◆ 小川光明さん
1940年生まれ。1986年日本テレビ入社。1987年第63回大会から1994年第70回大会まで、放送センターの実況を担当。その後も2004年まで箱根駅伝中継に携わった。
1987年に中継を始めた当時、箱根駅伝はまだマイナーでね。周りからは「あんなマイナーなスポーツ何時間もやって大丈夫か?」と言われていました。それでもいろんな勉強をしてやってみたら「こりゃ面白い」とびっくりしましたよ。
ただ、やってみたらやはり長かったですよ。放送センターは途中でニュースが入ったりするので休憩する余裕がありましたが、中継車のスタッフは大変だったでしょうね。今は女性スタッフも移動中継車に乗っているんでしょう。立派なものですね。
あれだけの中継ですから、プランを考えたプロデューサーやディレクターもすごいけれど、それをやり遂げた技術スタッフがすごいと私は思います。山に寝泊まりしたり、電波をヘリコプターで受けて放送センターに飛ばしたり。箱根駅伝の成功は技術スタッフの勝利だと思いますよ。
我々アナウンサーは、15人が1人1校ずつ取材して、実況をしないアナウンサーは当日サブアナウンサーとして実況のサポートをしてくれました。放送センターで私の隣には加藤(明美)、斉木(かおり)、鷹西(美佳)がいてね。みんな優秀で助けられました。
取材では15人がそれぞれ各大学に散って、僕はセンターだから色んな大学を見に行きましたが、集めたネタはみんなで使う。

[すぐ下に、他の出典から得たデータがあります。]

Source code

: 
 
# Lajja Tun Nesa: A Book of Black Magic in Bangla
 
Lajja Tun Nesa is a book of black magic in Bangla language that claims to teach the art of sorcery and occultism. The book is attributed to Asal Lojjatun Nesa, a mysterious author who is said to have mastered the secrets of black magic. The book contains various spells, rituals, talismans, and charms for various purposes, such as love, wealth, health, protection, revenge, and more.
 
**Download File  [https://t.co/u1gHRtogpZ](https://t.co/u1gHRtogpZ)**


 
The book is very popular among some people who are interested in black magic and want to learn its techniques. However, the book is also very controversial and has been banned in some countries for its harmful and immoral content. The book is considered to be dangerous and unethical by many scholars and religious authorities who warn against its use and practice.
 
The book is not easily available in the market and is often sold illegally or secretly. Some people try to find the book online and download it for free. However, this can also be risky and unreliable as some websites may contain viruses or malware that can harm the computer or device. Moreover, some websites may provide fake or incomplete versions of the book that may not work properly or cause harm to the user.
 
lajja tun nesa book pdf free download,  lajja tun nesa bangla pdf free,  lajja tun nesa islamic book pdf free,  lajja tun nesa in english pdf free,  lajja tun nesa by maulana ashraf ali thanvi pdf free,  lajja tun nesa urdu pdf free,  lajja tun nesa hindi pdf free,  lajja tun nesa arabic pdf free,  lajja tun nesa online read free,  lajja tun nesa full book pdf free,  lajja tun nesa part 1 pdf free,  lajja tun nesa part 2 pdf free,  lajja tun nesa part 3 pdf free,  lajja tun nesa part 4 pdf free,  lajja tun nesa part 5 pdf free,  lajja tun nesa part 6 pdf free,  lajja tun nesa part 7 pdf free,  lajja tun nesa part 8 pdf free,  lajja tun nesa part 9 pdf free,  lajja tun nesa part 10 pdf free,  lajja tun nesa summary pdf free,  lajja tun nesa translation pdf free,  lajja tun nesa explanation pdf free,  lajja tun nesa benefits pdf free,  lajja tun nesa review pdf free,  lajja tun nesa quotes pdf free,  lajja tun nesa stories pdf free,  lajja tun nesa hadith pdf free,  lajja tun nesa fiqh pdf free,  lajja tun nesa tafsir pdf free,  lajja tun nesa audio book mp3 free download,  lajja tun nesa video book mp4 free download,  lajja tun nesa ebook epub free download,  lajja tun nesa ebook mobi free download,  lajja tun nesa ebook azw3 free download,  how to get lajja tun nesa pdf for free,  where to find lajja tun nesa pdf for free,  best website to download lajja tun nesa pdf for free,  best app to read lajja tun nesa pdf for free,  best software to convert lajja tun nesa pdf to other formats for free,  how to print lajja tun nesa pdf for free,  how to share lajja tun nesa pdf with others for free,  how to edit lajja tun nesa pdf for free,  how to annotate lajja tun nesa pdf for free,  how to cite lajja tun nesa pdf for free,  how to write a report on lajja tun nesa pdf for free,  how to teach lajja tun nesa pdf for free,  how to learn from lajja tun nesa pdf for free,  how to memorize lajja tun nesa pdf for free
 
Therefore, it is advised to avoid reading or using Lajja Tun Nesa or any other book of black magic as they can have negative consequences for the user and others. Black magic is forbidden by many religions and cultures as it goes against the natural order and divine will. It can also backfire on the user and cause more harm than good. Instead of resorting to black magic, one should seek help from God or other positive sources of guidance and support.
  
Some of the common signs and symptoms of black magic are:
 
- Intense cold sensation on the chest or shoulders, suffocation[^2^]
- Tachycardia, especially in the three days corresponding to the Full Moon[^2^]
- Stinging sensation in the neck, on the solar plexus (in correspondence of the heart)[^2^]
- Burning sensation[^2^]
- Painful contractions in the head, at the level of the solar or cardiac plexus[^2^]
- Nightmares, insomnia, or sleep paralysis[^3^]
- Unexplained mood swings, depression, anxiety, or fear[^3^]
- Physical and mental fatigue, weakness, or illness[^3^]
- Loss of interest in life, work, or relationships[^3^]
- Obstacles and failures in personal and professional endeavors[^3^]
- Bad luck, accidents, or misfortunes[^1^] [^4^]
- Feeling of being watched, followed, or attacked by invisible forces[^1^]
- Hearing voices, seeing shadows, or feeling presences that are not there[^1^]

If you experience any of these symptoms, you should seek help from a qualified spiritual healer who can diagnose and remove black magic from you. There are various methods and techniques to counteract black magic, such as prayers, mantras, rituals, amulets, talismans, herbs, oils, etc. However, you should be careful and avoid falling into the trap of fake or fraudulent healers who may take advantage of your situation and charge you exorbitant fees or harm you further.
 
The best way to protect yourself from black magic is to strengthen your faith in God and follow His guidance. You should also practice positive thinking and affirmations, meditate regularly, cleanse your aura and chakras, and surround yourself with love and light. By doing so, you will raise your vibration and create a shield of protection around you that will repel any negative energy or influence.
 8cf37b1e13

たまたま使う場面が来たら喋ればいい。ある意味「早い者勝ち」。お互いに持ち寄ったネタは公平に、遠慮なく使うのがルールでした。そしてセンターにいる私は、出先や移動中継車のじゃまはしない。現場で見ている人が一番だという考えですから。野球中継でも「俺が俺が」じゃなくて、一歩引いて解説者とキャッチボールをしていました。もしかしたら、プロデューサーはそういう実況を聞いて僕に頼んで来たのかもしれませんね。
中継を始めた頃は順天堂大が強くなってきた時で、当時から血液検査をしたり、脈を測ったり一歩進んでいましたね。澤木(啓祐)監督はコワモテだったけれど、12月の寒い時期の取材の後に、宿舎で待っているとあったかいお茶を出してくれてね。あれはうまかったなぁ。
今ももちろん、早起きして箱根駅伝を見ていますよ。駅伝そのものもだけど、やはり仲間たちがどんな風に喋るか、放送するかをね。現役になったつもりで聞いていますよ。我々が1回目に勉強した以上のことを、若いアナウンサーがよく調べていますねぇ。それからもう1つびっくりしたのは、今はインタビューやリポートで若い女性アナウンサーが頑張っていますね。最初は「大丈夫かな?」と思ったけれど、これがまた良いですねぇ。よく勉強しているし、長すぎないし。
とにかくこれだけ大きな大会になったのは、金栗四三さんの大偉業だと思います。私も1回目の中継から関われて、ラッキーだったし、光栄だと思っています。